→ Required action
Identify every line in the data below that contains the string "Lowongan", and copy each of those lines in full.

→ Records provided
--------------------------------------------------

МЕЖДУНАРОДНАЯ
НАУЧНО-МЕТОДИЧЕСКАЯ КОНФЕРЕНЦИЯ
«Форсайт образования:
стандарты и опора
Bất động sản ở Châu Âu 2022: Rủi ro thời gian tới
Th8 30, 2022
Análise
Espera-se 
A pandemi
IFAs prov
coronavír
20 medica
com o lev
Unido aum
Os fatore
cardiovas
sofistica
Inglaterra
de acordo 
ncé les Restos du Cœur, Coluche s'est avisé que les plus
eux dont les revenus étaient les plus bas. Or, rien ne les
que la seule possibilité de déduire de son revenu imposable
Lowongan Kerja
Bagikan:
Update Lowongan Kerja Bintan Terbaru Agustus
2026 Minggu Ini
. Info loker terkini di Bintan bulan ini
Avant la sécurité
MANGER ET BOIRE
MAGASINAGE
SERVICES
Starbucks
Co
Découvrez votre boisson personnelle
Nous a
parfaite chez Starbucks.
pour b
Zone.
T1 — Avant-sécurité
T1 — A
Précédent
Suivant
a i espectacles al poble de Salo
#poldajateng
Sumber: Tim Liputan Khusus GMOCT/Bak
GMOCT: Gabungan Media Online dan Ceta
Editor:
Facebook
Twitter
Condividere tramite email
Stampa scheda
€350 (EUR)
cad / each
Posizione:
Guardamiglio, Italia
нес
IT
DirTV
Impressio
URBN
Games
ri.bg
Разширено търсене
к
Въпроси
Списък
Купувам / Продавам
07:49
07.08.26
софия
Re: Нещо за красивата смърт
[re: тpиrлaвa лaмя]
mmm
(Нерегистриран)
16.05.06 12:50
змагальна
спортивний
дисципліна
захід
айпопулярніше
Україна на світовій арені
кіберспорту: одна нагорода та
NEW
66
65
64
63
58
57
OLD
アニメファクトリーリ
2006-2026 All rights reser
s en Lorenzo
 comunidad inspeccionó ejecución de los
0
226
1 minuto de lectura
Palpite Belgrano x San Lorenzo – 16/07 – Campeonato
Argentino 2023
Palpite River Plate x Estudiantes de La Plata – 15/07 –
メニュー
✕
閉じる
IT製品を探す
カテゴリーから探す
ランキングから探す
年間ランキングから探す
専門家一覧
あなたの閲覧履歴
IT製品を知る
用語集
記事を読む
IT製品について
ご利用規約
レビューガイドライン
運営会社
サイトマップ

--------------------------------------------------

→ Output for this exercise
Lowongan Kerja
Update Lowongan Kerja Bintan Terbaru Agustus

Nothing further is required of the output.